O mais ridículo de acharmos que algo nunca vai acontecer conosco é quando descobrimos, no momento exato em que acontece, que não estávamos nem um pouco vacinados a respeito daquilo, justamente pelo motivo óbvio de sempre termos negado a possibilidade.
Tal soberba não é permitida pelas aventuras da vida. A sensação de derrota total é superável, muitíssimo provavelmente. Já a certeza de que encontraremos essa opção e superaremos os momentos negativos extremos, são uma faca de dois gumes. Pois procurar essa superação frustra quando não encontramos.
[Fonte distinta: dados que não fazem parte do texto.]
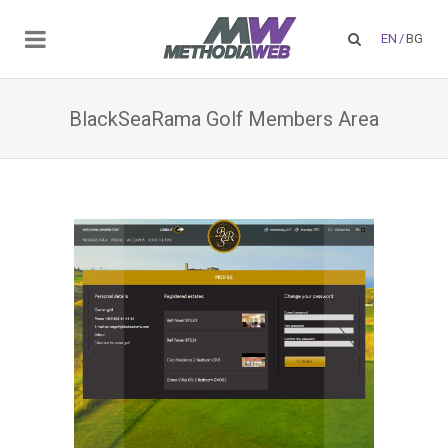
EN
/
BG
BlackSeaRama Golf Members Area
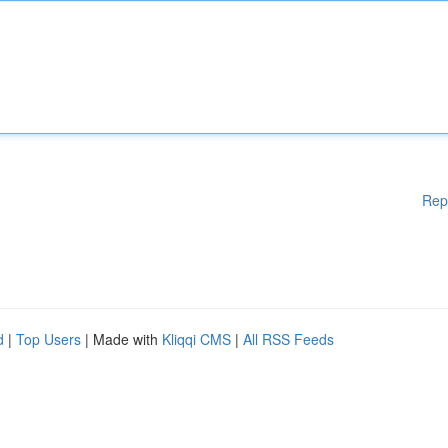
Rep
d
|
Top Users
| Made with
Kliqqi CMS
|
All RSS Feeds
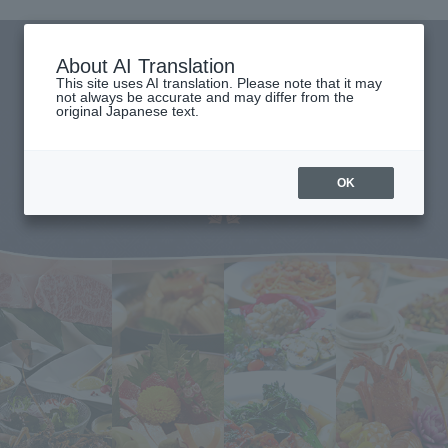
About AI Translation
This site uses AI translation. Please note that it may
not always be accurate and may differ from the
original Japanese text.
OK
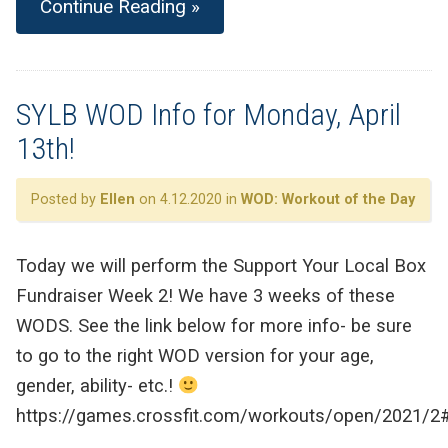
Continue Reading »
SYLB WOD Info for Monday, April
13th!
Posted by
Ellen
on 4.12.2020 in
WOD: Workout of the Day
Today we will perform the Support Your Local Box
Fundraiser Week 2! We have 3 weeks of these
WODS. See the link below for more info- be sure
to go to the right WOD version for your age,
gender, ability- etc.!
https://games.crossfit.com/workouts/open/2021/2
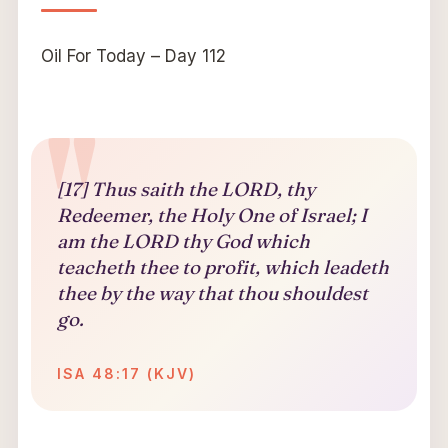
Oil For Today – Day 112
[17] Thus saith the LORD, thy
Redeemer, the Holy One of Israel; I
am the LORD thy God which
teacheth thee to profit, which leadeth
thee by the way that thou shouldest
go.
ISA 48:17 (KJV)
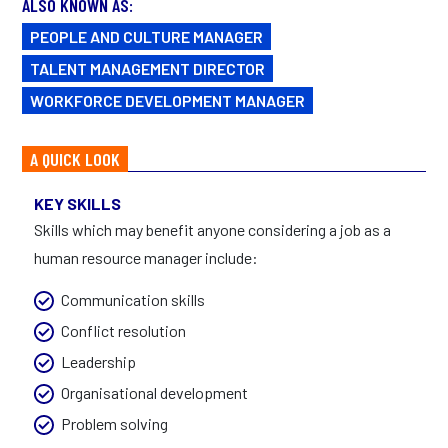
ALSO KNOWN AS:
PEOPLE AND CULTURE MANAGER
TALENT MANAGEMENT DIRECTOR
WORKFORCE DEVELOPMENT MANAGER
A QUICK LOOK
KEY SKILLS
Skills which may benefit anyone considering a job as a
human resource manager include:
Communication skills
Conflict resolution
Leadership
Organisational development
Problem solving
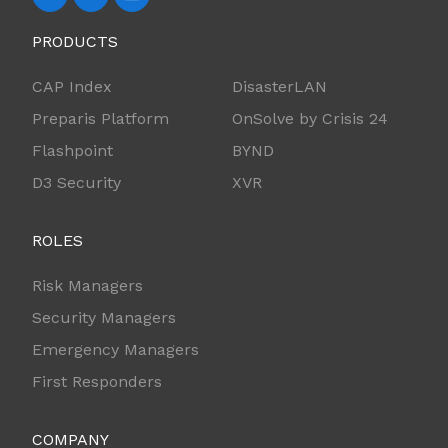
PRODUCTS
CAP Index
DisasterLAN
Preparis Platform
OnSolve by Crisis 24
Flashpoint
BYND
D3 Security
XVR
ROLES
Risk Managers
Security Managers
Emergency Managers
First Responders
COMPANY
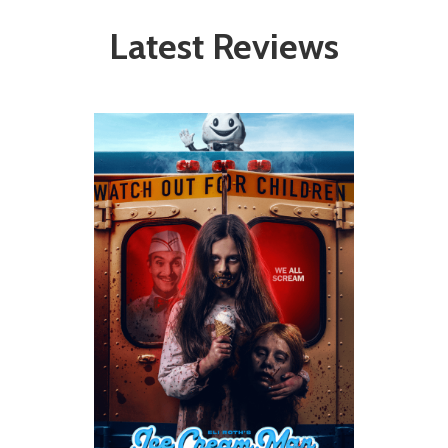
Latest Reviews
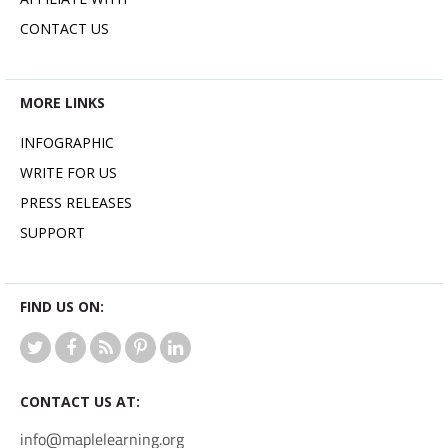
CONTACT US
MORE LINKS
INFOGRAPHIC
WRITE FOR US
PRESS RELEASES
SUPPORT
FIND US ON:
CONTACT US AT:
info@maplelearning.org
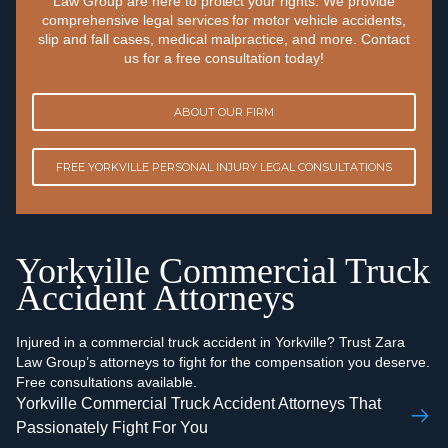
Law Group are here to protect your rights. We provide
comprehensive legal services for motor vehicle accidents,
slip and fall cases, medical malpractice, and more. Contact
us for a free consultation today!
ABOUT OUR FIRM
FREE YORKVILLE PERSONAL INJURY LEGAL CONSULTATIONS
Yorkville Commercial Truck
Accident Attorneys
Injured in a commercial truck accident in Yorkville? Trust Zara
Law Group’s attorneys to fight for the compensation you deserve.
Free consultations available.
Yorkville Commercial Truck Accident Attorneys That
Passionately Fight For You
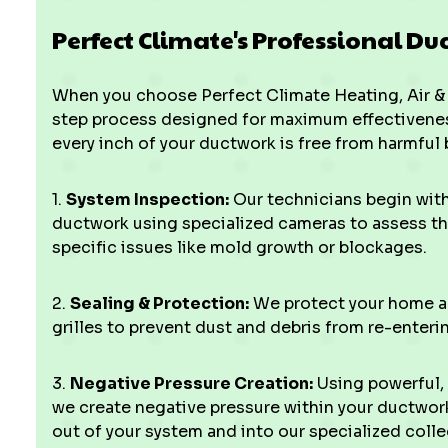
Perfect Climate's Professional Du
When you choose Perfect Climate Heating, Air & 
step process designed for maximum effectivenes
every inch of your ductwork is free from harmful 
1.
System Inspection:
Our technicians begin wit
ductwork using specialized cameras to assess the
specific issues like mold growth or blockages.
2.
Sealing & Protection:
We protect your home and
grilles to prevent dust and debris from re-enteri
3.
Negative Pressure Creation:
Using powerful,
we create negative pressure within your ductwork
out of your system and into our specialized colle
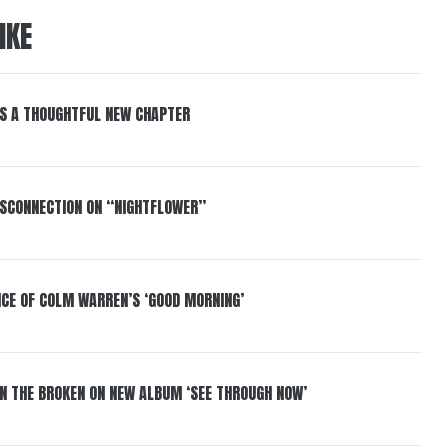
IKE
S A THOUGHTFUL NEW CHAPTER
DISCONNECTION ON “NIGHTFLOWER”
NCE OF COLM WARREN’S ‘GOOD MORNING’
IN THE BROKEN ON NEW ALBUM ‘SEE THROUGH NOW’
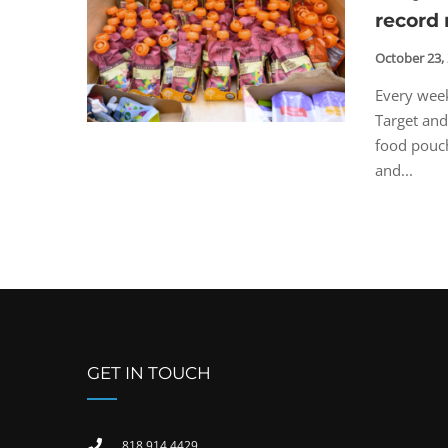
record 
October 23,
Every week
Target and
food pouch
and...
GET IN TOUCH
818 914 4429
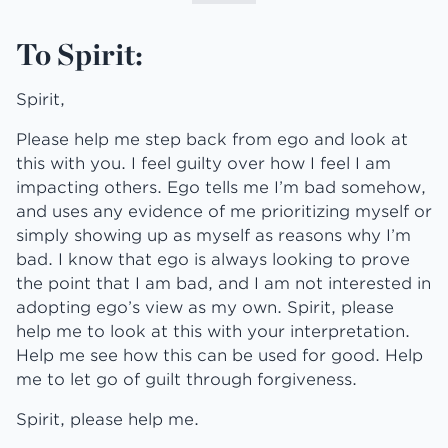
To Spirit:
Spirit,
Please help me step back from ego and look at
this with you. I feel guilty over how I feel I am
impacting others. Ego tells me I’m bad somehow,
and uses any evidence of me prioritizing myself or
simply showing up as myself as reasons why I’m
bad. I know that ego is always looking to prove
the point that I am bad, and I am not interested in
adopting ego’s view as my own. Spirit, please
help me to look at this with your interpretation.
Help me see how this can be used for good. Help
me to let go of guilt through forgiveness.
Spirit, please help me.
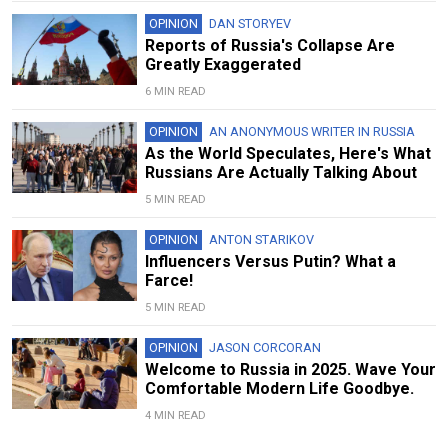
OPINION
DAN STORYEV
Reports of Russia's Collapse Are
Greatly Exaggerated
6 MIN READ
OPINION
AN ANONYMOUS WRITER IN RUSSIA
As the World Speculates, Here's What
Russians Are Actually Talking About
5 MIN READ
OPINION
ANTON STARIKOV
Influencers Versus Putin? What a
Farce!
5 MIN READ
OPINION
JASON CORCORAN
Welcome to Russia in 2025. Wave Your
Comfortable Modern Life Goodbye.
4 MIN READ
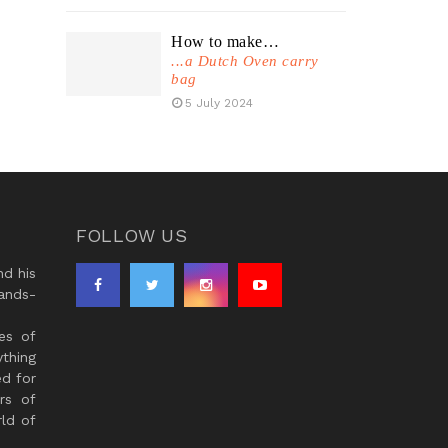
How to make…
...a Dutch Oven carry
bag
5 July 2024
FOLLOW US
d his
ands-
es of
thing
ed for
rs of
ld of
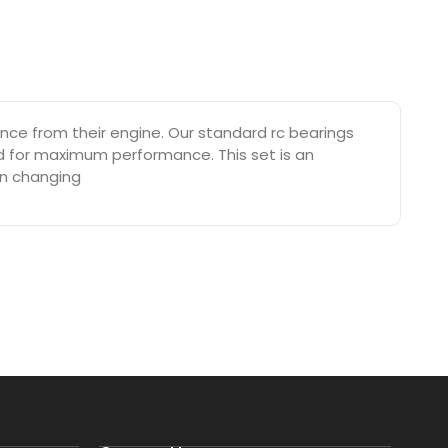
e from their engine. Our standard rc bearings
ed for maximum performance. This set is an
on changing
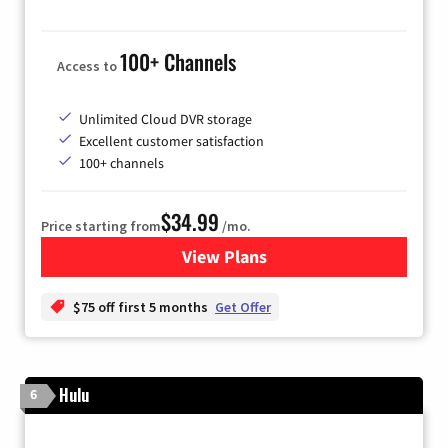
100+ Channels
Access to
Unlimited Cloud DVR storage
Excellent customer satisfaction
100+ channels
$34.99
Price starting from
/mo.
View Plans
for YouTube TV
$75 off first 5 months
Get Offer
Hulu
6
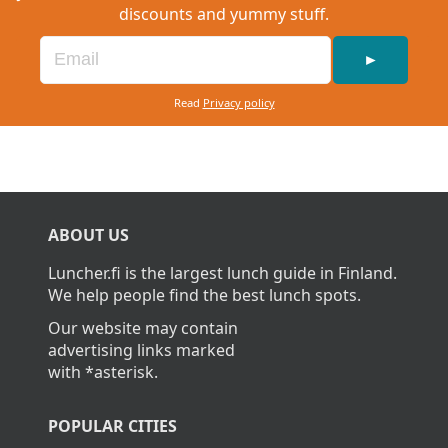
discounts and yummy stuff.
►
Read
Privacy policy
ABOUT US
Luncher.fi is the largest lunch guide in Finland.
We help people find the best lunch spots.
Our website may contain
advertising links marked
with *asterisk.
POPULAR CITIES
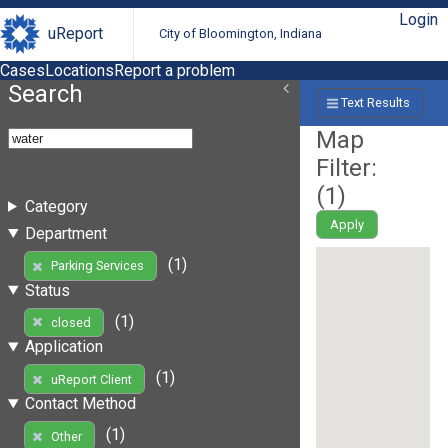
Login
uReport
City of Bloomington, Indiana
Cases
Locations
Report a problem
Search
Text Results
Map
Filter:
(
1
)
Category
Apply
Department
(1)
Parking Services
Status
(1)
closed
Application
(1)
uReport Client
Contact Method
(1)
Other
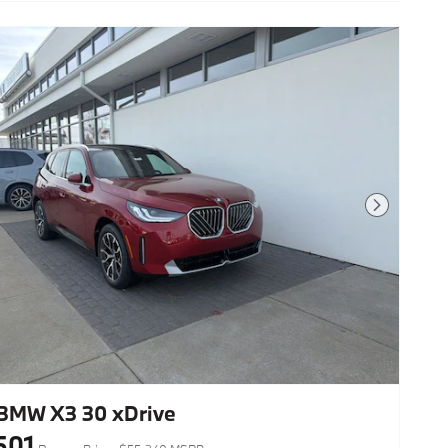
Next Photo
BMW X3 30 xDrive
501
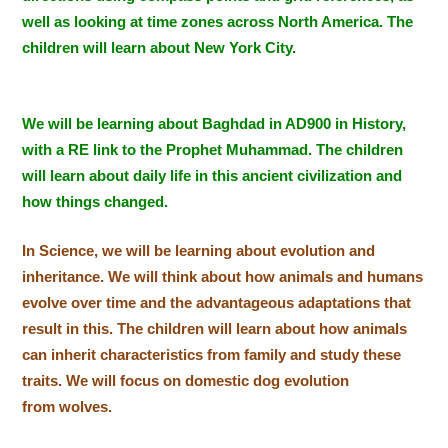
well as looking at time zones across North America. The
children will learn about New York City.
We will be learning about Baghdad in AD900 in History,
with a RE link to the Prophet Muhammad. The children
will learn about daily life in this ancient civilization and
how things changed.
In Science, we will be learning about evolution and
inheritance. We will think about how animals and humans
evolve over time and the advantageous adaptations that
result in this. Th
e children will learn about how animals
can inherit characteristics from family and study these
traits. We will focus on domestic dog evolution
from wolves.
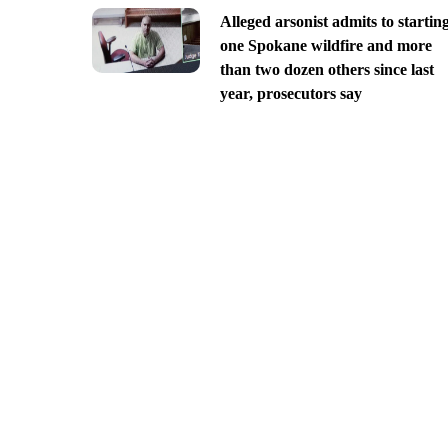
Alleged arsonist admits to startin
one Spokane wildfire and more
than two dozen others since last
year, prosecutors say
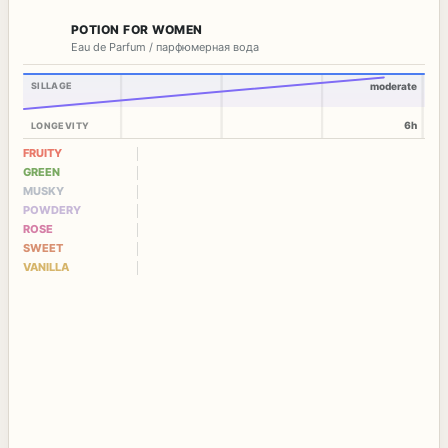
POTION FOR WOMEN
Eau de Parfum / парфюмерная вода
SILLAGE
moderate
6h
LONGEVITY
FRUITY
GREEN
MUSKY
POWDERY
ROSE
SWEET
VANILLA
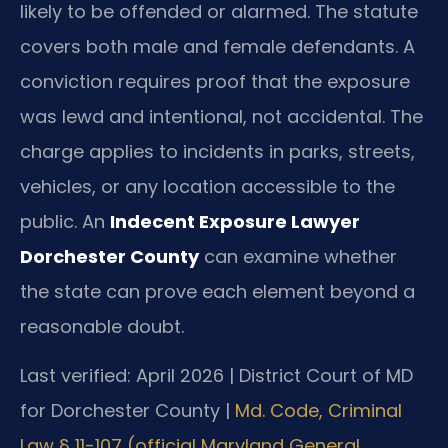
likely to be offended or alarmed. The statute
covers both male and female defendants. A
conviction requires proof that the exposure
was lewd and intentional, not accidental. The
charge applies to incidents in parks, streets,
vehicles, or any location accessible to the
public. An
Indecent Exposure Lawyer
Dorchester County
can examine whether
the state can prove each element beyond a
reasonable doubt.
Last verified: April 2026 | District Court of MD
for Dorchester County |
Md. Code, Criminal
Law § 11-107 (official Maryland General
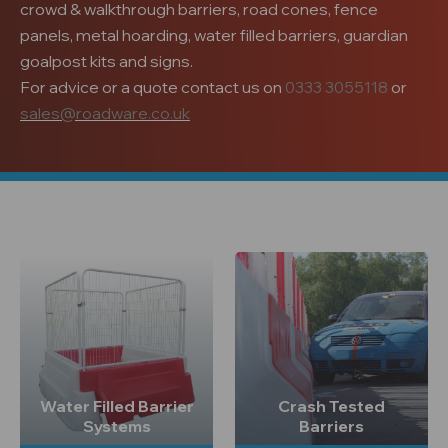
crowd & walkthrough barriers, road cones, fence
panels, metal hoarding, water filled barriers, guardian
goalpost kits and signs.
For advice or a quote contact us on
0333 3055118
or
sales@roadware.co.uk
Water Filled Barrier
Crash Tested
Systems
Barriers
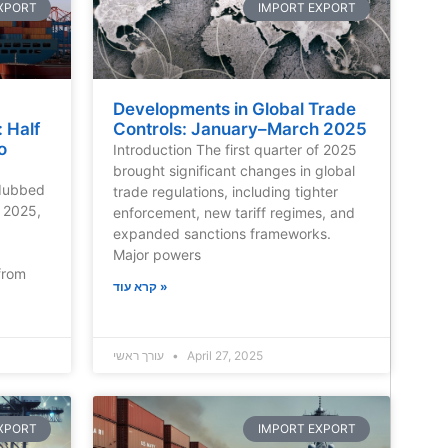
XPORT
IMPORT EXPORT
Developments in Global Trade
 Half
Controls: January–March 2025
o
Introduction The first quarter of 2025
brought significant changes in global
 dubbed
trade regulations, including tighter
f 2025,
enforcement, new tariff regimes, and
expanded sanctions frameworks.
Major powers
from
קרא עוד »
עורך ראשי
April 27, 2025
XPORT
IMPORT EXPORT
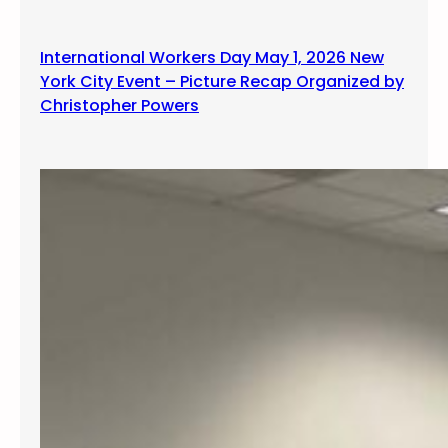
g
International Workers Day May 1, 2026 New
York City Event – Picture Recap Organized by
Christopher Powers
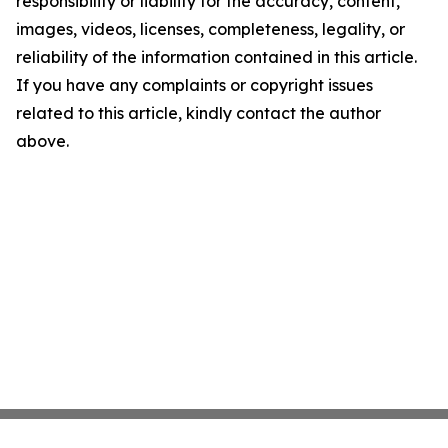
responsibility or liability for the accuracy, content,
images, videos, licenses, completeness, legality, or
reliability of the information contained in this article.
If you have any complaints or copyright issues
related to this article, kindly contact the author
above.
É justamente disso que temos que fugir: frustração.

Todo ser humano consegue ser herói apenas até certo ponto, até aqueles que entraram para a história da humanidade como grandes vencedores. Alguns vão mais longe que outros, porém todos querem ter uma força que não é comum a qualquer ser. Onde buscar forças extras? Se fosse um videogame, pediríamos ajuda a alguém que já passou por aquela fase. Nos ensinariam os macetes e atalhos. Pronto! Na vida real, ninguém passou por aquele exato caminho que você está passando. Ele é inédito, só você passará por ele. Por mais semelhanças que tenha com o caminho de outra pessoa, ele é único. Com o perdão do trocadilho, não é "só uma fase".

Não há uma verdade absoluta para se obter um sorriso no rosto, ainda que o rosto em questão seja o seu próprio. Depois de certo ponto, o sorriso mais difícil de obter é o próprio. Talvez seu rosto esteja mais exigente para contrair os músculos apenas quando vale a pena. Talvez a gente tenha desaprendido a fazer nós mesmos sorrirmos com as coisas simples. Que universo é esse onde os itens que mais queríamos - como um mero sorriso - não podem ser comprados ou conquistados num caminho que já conhecemos? É, realmente a vida não é um videogame e talvez por isso, hoje em dia, eu odeie videogames. Sinto inveja dos personagens em que lá vivem.